▸ What you will do:
Scan the entries for the word "assign". Every line that has it should be copied.

━━━━━━━━━━━━━━━━━━━━━━━━━━━━━━

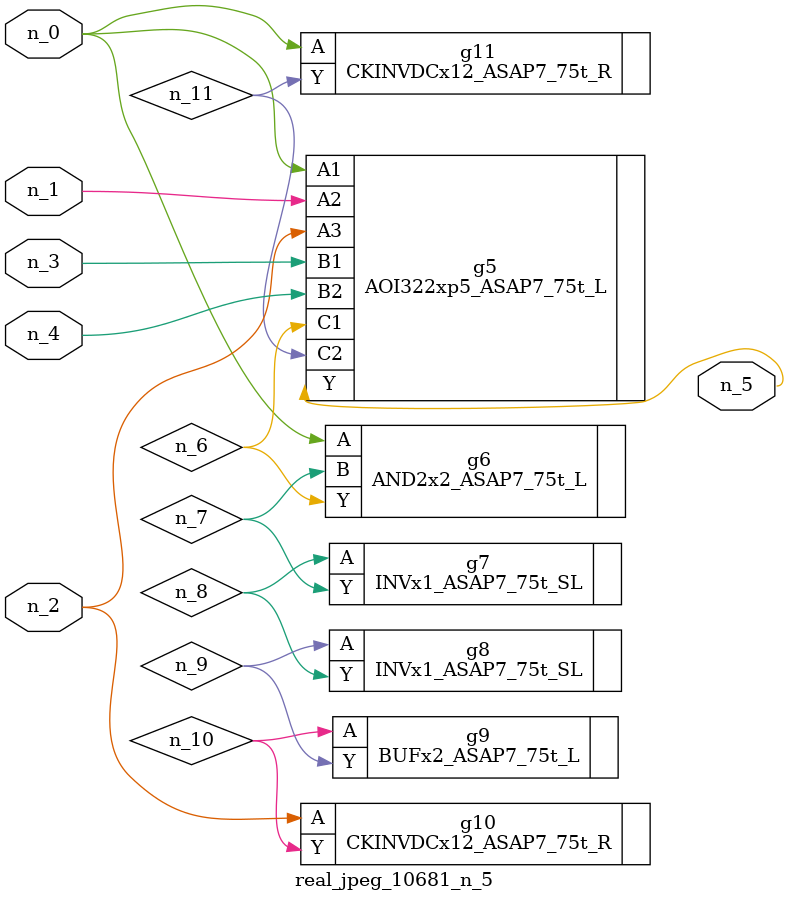
<source format=v>
module real_jpeg_10681_n_5 (n_4, n_0, n_1, n_2, n_3, n_5);

input n_4;
input n_0;
input n_1;
input n_2;
input n_3;

output n_5;

wire n_8;
wire n_11;
wire n_6;
wire n_7;
wire n_10;
wire n_9;

AOI322xp5_ASAP7_75t_L g5 ( 
.A1(n_0),
.A2(n_1),
.A3(n_2),
.B1(n_3),
.B2(n_4),
.C1(n_6),
.C2(n_11),
.Y(n_5)
);

AND2x2_ASAP7_75t_L g6 ( 
.A(n_0),
.B(n_7),
.Y(n_6)
);

CKINVDCx12_ASAP7_75t_R g11 ( 
.A(n_0),
.Y(n_11)
);

CKINVDCx12_ASAP7_75t_R g10 ( 
.A(n_2),
.Y(n_10)
);

INVx1_ASAP7_75t_SL g7 ( 
.A(n_8),
.Y(n_7)
);

INVx1_ASAP7_75t_SL g8 ( 
.A(n_9),
.Y(n_8)
);

BUFx2_ASAP7_75t_L g9 ( 
.A(n_10),
.Y(n_9)
);


endmodule
</source>
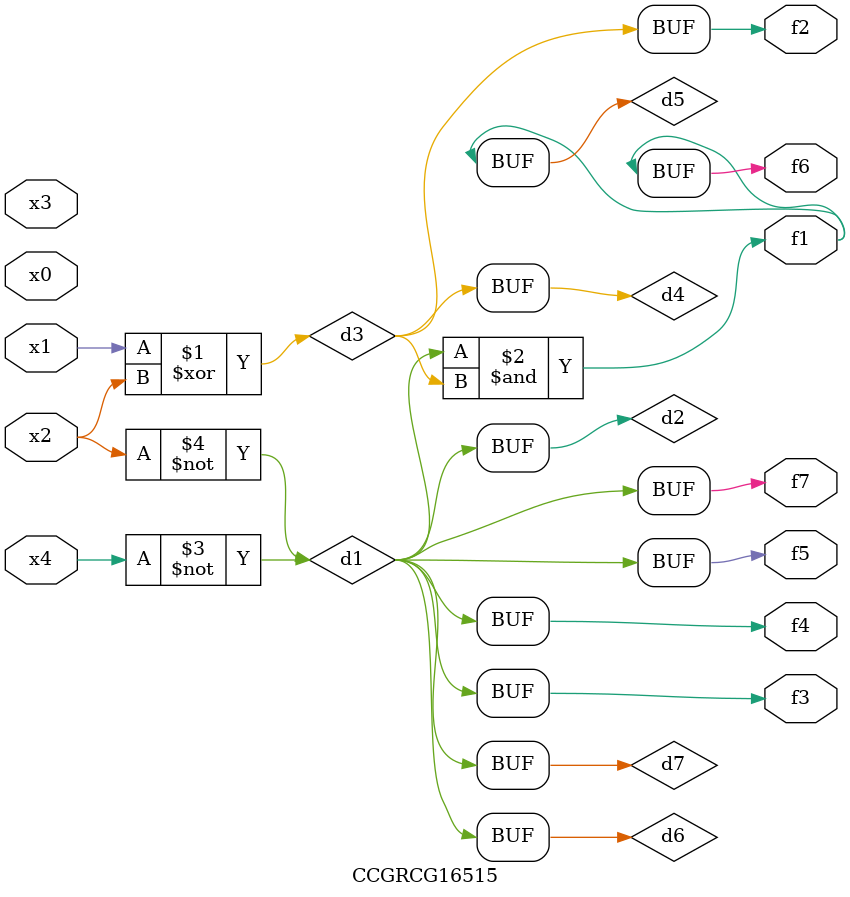
<source format=v>
module CCGRCG16515(
	input x0, x1, x2, x3, x4,
	output f1, f2, f3, f4, f5, f6, f7
);

	wire d1, d2, d3, d4, d5, d6, d7;

	not (d1, x4);
	not (d2, x2);
	xor (d3, x1, x2);
	buf (d4, d3);
	and (d5, d1, d3);
	buf (d6, d1, d2);
	buf (d7, d2);
	assign f1 = d5;
	assign f2 = d4;
	assign f3 = d7;
	assign f4 = d7;
	assign f5 = d7;
	assign f6 = d5;
	assign f7 = d7;
endmodule

</source>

━━━━━━━━━━━━━━━━━━━━━━━━━━━━━━

▸ Answer to the problem:
	assign f1 = d5;
	assign f2 = d4;
	assign f3 = d7;
	assign f4 = d7;
	assign f5 = d7;
	assign f6 = d5;
	assign f7 = d7;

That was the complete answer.